Saturday, 26 January 2013

All things being equal....................Revisited

In a previous post I mentioned the work on inequality discussed in the book The Spirit Level written by Richard Wilkinson and Kate Pickett.  Just to recap, they presented data to support of the hypothesis that rising levels of inequality were leading to unhappier and unhealthy societies.

As a follow on, it's interesting to read that Oxfam has recently challenged the World’s political leaders, gathered at this week’s World Economic Forum in Switzerland, to do more to tackle inequality , demanding a “global new deal to reverse decades of increasing inequality.” Oxfam's report, 'The cost of inequality: how wealth and income extremes hurt us all' can be found here  In this they claim that efforts to tackle poverty are being hindered by an “explosion in extreme wealth,” which it describes as “economically inefficient, politically corrosive, socially divisive and environmentally destructive.  Oxfam argues that the “accumulation of wealth and income on an unprecedented scale, is at the expense of secure jobs and decent wages for the poorest” which undermines the “ability of people who survive on … low wages to improve their situation and escape poverty.”

The key points Oxfam makes are:
*  The world must urgently set goals to tackle extreme inequality and extreme wealth.
*  Extreme wealth and inequality are reaching levels never before seen and are getting worse.
*  Extreme wealth and inequality are economically inefficient.
*  Extreme wealth and inequality are politically corrosive.
*  Extreme wealth and inequality are socially divisive.
*  Extreme wealth and inequality are environmentally destructive.
*  Extreme wealth and inequality are unethical.
*  Extreme wealth and inequality are not inevitable.

Each point is supported with some evidence (nothing too weighty as it's a very short report -just under 4 pages) and the conclusion is: "we cannot afford to have a world of extreme wealth and extreme inequality.  We cannot afford to have a world where inequality continues to grow in the majority of countries.  In a world of increasingly scarce resources, reducing inequality is more important than ever.  It needs to be reduced and quickly".

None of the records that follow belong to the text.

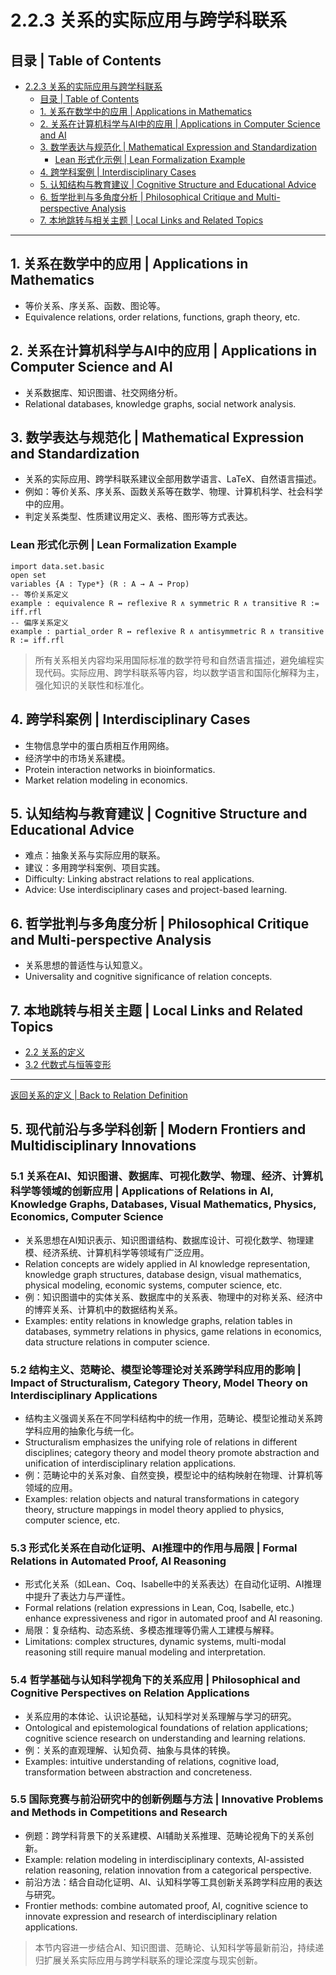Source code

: # 2.2.3 关系的实际应用与跨学科联系

## 目录 | Table of Contents

- [2.2.3 关系的实际应用与跨学科联系](#223-关系的实际应用与跨学科联系)
  - [目录 | Table of Contents](#目录--table-of-contents)
  - [1. 关系在数学中的应用 | Applications in Mathematics](#1-关系在数学中的应用--applications-in-mathematics)
  - [2. 关系在计算机科学与AI中的应用 | Applications in Computer Science and AI](#2-关系在计算机科学与ai中的应用--applications-in-computer-science-and-ai)
  - [3. 数学表达与规范化 | Mathematical Expression and Standardization](#3-数学表达与规范化--mathematical-expression-and-standardization)
    - [Lean 形式化示例 | Lean Formalization Example](#lean-形式化示例--lean-formalization-example)
  - [4. 跨学科案例 | Interdisciplinary Cases](#4-跨学科案例--interdisciplinary-cases)
  - [5. 认知结构与教育建议 | Cognitive Structure and Educational Advice](#5-认知结构与教育建议--cognitive-structure-and-educational-advice)
  - [6. 哲学批判与多角度分析 | Philosophical Critique and Multi-perspective Analysis](#6-哲学批判与多角度分析--philosophical-critique-and-multi-perspective-analysis)
  - [7. 本地跳转与相关主题 | Local Links and Related Topics](#7-本地跳转与相关主题--local-links-and-related-topics)

---

## 1. 关系在数学中的应用 | Applications in Mathematics

- 等价关系、序关系、函数、图论等。
- Equivalence relations, order relations, functions, graph theory, etc.

## 2. 关系在计算机科学与AI中的应用 | Applications in Computer Science and AI

- 关系数据库、知识图谱、社交网络分析。
- Relational databases, knowledge graphs, social network analysis.

## 3. 数学表达与规范化 | Mathematical Expression and Standardization

- 关系的实际应用、跨学科联系建议全部用数学语言、LaTeX、自然语言描述。
- 例如：等价关系、序关系、函数关系等在数学、物理、计算机科学、社会科学中的应用。
- 判定关系类型、性质建议用定义、表格、图形等方式表达。

### Lean 形式化示例 | Lean Formalization Example

```lean
import data.set.basic
open set
variables {A : Type*} (R : A → A → Prop)
-- 等价关系定义
example : equivalence R ↔ reflexive R ∧ symmetric R ∧ transitive R := iff.rfl
-- 偏序关系定义
example : partial_order R ↔ reflexive R ∧ antisymmetric R ∧ transitive R := iff.rfl
```

> 所有关系相关内容均采用国际标准的数学符号和自然语言描述，避免编程实现代码。实际应用、跨学科联系等内容，均以数学语言和国际化解释为主，强化知识的关联性和标准化。

## 4. 跨学科案例 | Interdisciplinary Cases

- 生物信息学中的蛋白质相互作用网络。
- 经济学中的市场关系建模。
- Protein interaction networks in bioinformatics.
- Market relation modeling in economics.

## 5. 认知结构与教育建议 | Cognitive Structure and Educational Advice

- 难点：抽象关系与实际应用的联系。
- 建议：多用跨学科案例、项目实践。
- Difficulty: Linking abstract relations to real applications.
- Advice: Use interdisciplinary cases and project-based learning.

## 6. 哲学批判与多角度分析 | Philosophical Critique and Multi-perspective Analysis

- 关系思想的普适性与认知意义。
- Universality and cognitive significance of relation concepts.

## 7. 本地跳转与相关主题 | Local Links and Related Topics

- [2.2 关系的定义](../2.2-关系的定义.md)
- [3.2 代数式与恒等变形](../../3-数与代数/3.2-代数式与恒等变形.md)

---

[返回关系的定义 | Back to Relation Definition](../2.2-关系的定义.md)

## 5. 现代前沿与多学科创新 | Modern Frontiers and Multidisciplinary Innovations

### 5.1 关系在AI、知识图谱、数据库、可视化数学、物理、经济、计算机科学等领域的创新应用 | Applications of Relations in AI, Knowledge Graphs, Databases, Visual Mathematics, Physics, Economics, Computer Science

- 关系思想在AI知识表示、知识图谱结构、数据库设计、可视化数学、物理建模、经济系统、计算机科学等领域有广泛应用。
- Relation concepts are widely applied in AI knowledge representation, knowledge graph structures, database design, visual mathematics, physical modeling, economic systems, computer science, etc.
- 例：知识图谱中的实体关系、数据库中的关系表、物理中的对称关系、经济中的博弈关系、计算机中的数据结构关系。
- Examples: entity relations in knowledge graphs, relation tables in databases, symmetry relations in physics, game relations in economics, data structure relations in computer science.

### 5.2 结构主义、范畴论、模型论等理论对关系跨学科应用的影响 | Impact of Structuralism, Category Theory, Model Theory on Interdisciplinary Applications

- 结构主义强调关系在不同学科结构中的统一作用，范畴论、模型论推动关系跨学科应用的抽象化与统一化。
- Structuralism emphasizes the unifying role of relations in different disciplines; category theory and model theory promote abstraction and unification of interdisciplinary relation applications.
- 例：范畴论中的关系对象、自然变换，模型论中的结构映射在物理、计算机等领域的应用。
- Examples: relation objects and natural transformations in category theory, structure mappings in model theory applied to physics, computer science, etc.

### 5.3 形式化关系在自动化证明、AI推理中的作用与局限 | Formal Relations in Automated Proof, AI Reasoning

- 形式化关系（如Lean、Coq、Isabelle中的关系表达）在自动化证明、AI推理中提升了表达力与严谨性。
- Formal relations (relation expressions in Lean, Coq, Isabelle, etc.) enhance expressiveness and rigor in automated proof and AI reasoning.
- 局限：复杂结构、动态系统、多模态推理等仍需人工建模与解释。
- Limitations: complex structures, dynamic systems, multi-modal reasoning still require manual modeling and interpretation.

### 5.4 哲学基础与认知科学视角下的关系应用 | Philosophical and Cognitive Perspectives on Relation Applications

- 关系应用的本体论、认识论基础，认知科学对关系理解与学习的研究。
- Ontological and epistemological foundations of relation applications; cognitive science research on understanding and learning relations.
- 例：关系的直观理解、认知负荷、抽象与具体的转换。
- Examples: intuitive understanding of relations, cognitive load, transformation between abstraction and concreteness.

### 5.5 国际竞赛与前沿研究中的创新例题与方法 | Innovative Problems and Methods in Competitions and Research

- 例题：跨学科背景下的关系建模、AI辅助关系推理、范畴论视角下的关系创新。
- Example: relation modeling in interdisciplinary contexts, AI-assisted relation reasoning, relation innovation from a categorical perspective.
- 前沿方法：结合自动化证明、AI、认知科学等工具创新关系跨学科应用的表达与研究。
- Frontier methods: combine automated proof, AI, cognitive science to innovate expression and research of interdisciplinary relation applications.

> 本节内容进一步结合AI、知识图谱、范畴论、认知科学等最新前沿，持续递归扩展关系实际应用与跨学科联系的理论深度与现实创新。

All very laudable and a philosophy I agree with.  I am, however, underwhelmed by this stated objective: "that is why we are calling for a new global goal to end extreme wealth by 2025 and reverse the rapid increase in inequality seen in the majority of countries in the last twenty years, taking inequality back to 1990 levels".  Calling for a return to the poverty level of a previous decade strikes me as rather self-defeating for a organisation that claims to want to eliminate it.  After all, 1990 was not a year when the star of equality shone brightly in the sky.